HACKER Q&A
📣 adamhp

Does anybody use “playbooks” at work? When, and how?


I hear this term a lot. "Playbooks". "Systems". Even, "Operating System". And I hear about people creating them and using them with much success in their business. I've never really used one, and I'm not even sure how they're being used. I realize I'm at risk of sounding really silly here, but they sound like great tools that I'm not taking advantage and I'm not sure how.

I've used SOPs in operations before. Checklists and requirements and "thou shalt do X" and what not. But I've never been "wowed" by a system or really seen its benefit firsthand.

As an engineer, I understand the benefit of having a system you can iterate on and improve over time, but how are people actually implementing these in their business?

I know this is a vague question, here are a few concrete ones:

- Are you currently using playbooks? - When? - How? - For what purpose? - Have you ever created one for your company?


  👤 paulcole Accepted Answer ✓
We use EOS (Entrepreneurial Operating System) where I work. We were pretty good at our core business, but really bad at setting goals, planning, making decisions, etc. EOS gives us a framework to do that so we can focus on what we're actually good it.

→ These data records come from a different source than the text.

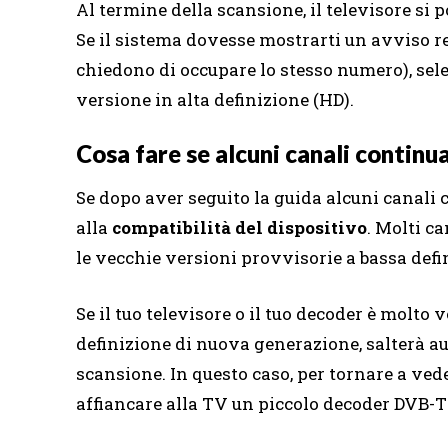
Al termine della scansione, il televisore si 
Se il sistema dovesse mostrarti un avviso r
chiedono di occupare lo stesso numero), sel
versione in alta definizione (HD).
Cosa fare se alcuni canali continu
Se dopo aver seguito la guida alcuni canali
alla
compatibilità del dispositivo
. Molti c
le vecchie versioni provvisorie a bassa defi
Se il tuo televisore o il tuo decoder è molto 
definizione di nuova generazione, salterà 
scansione.
In questo caso, per tornare a vede
affiancare alla TV un piccolo decoder DVB-T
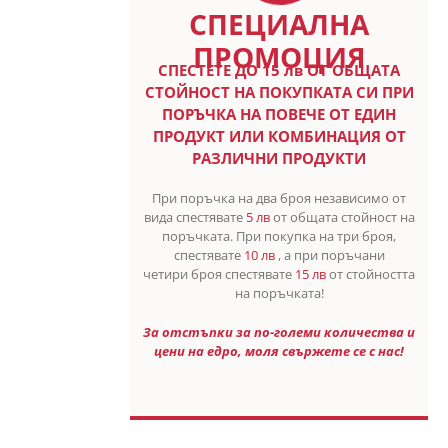
СПЕЦИАЛНА
ПРОМОЦИЯ
СПЕСТETE ДО 15 лв ОТ ОБЩАТА
СТОЙНОСТ НА ПОКУПКАТА СИ ПРИ
ПОРЪЧКА НА ПОВЕЧЕ ОТ ЕДИН
ПРОДУКТ ИЛИ КОМБИНАЦИЯ ОТ
РАЗЛИЧНИ ПРОДУКТИ
При поръчка на два броя независимо от
вида спестявате
5 лв
от общата стойност на
поръчката. При покупка на три броя,
спестявате
10 лв
, а при поръчани
четири броя спестявате
15 лв
от стойността
на поръчката!
За отстъпки за по-големи количества и
цени на едро, моля свържете се с нас!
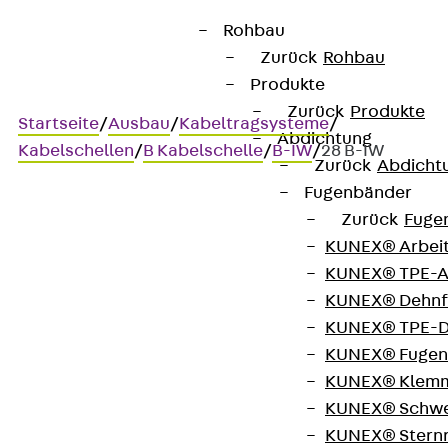
Rohbau
Zurück
Rohbau
Produkte
Zurück
Produkte
Startseite
/
Ausbau
/
Kabeltragsysteme
/
Abdichtung
Kabelschellen
/
B Kabelschelle
/
B-IW
/
28 B-IW
Zurück
Abdicht
Fugenbänder
Zurück
Fuge
Art.-Nr. 28 B-IW
KUNEX® Arbei
PUK-Schellen
KUNEX® TPE-A
KUNEX® Dehnf
Kabelschelle mit
KUNEX® TPE-D
KUNEX® Fugen
zusätzlicher Isolierwanne
KUNEX® Klem
zur Befestigung an C-
KUNEX® Schwe
KUNEX® Stern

This book is a good intro:

https://www.amazon.com/Traction-Get-Grip-Your-Business-ebook...


👤 mikece
Where I work the developer on-call covers more than just their team's work so we make use of Playbooks (though we call them "Run books"). A scenario might be: "If service X throws an error of the type Y, then re-deploy service Z." When services X and Z belong to another team and members of my team have no reason to understand those services and errors that intimately, then having the Run books/playbook means I'm not waking up someone on another team at 3:33 AM.

👤 nicbou
Those usually end up either as scripts or pipelines.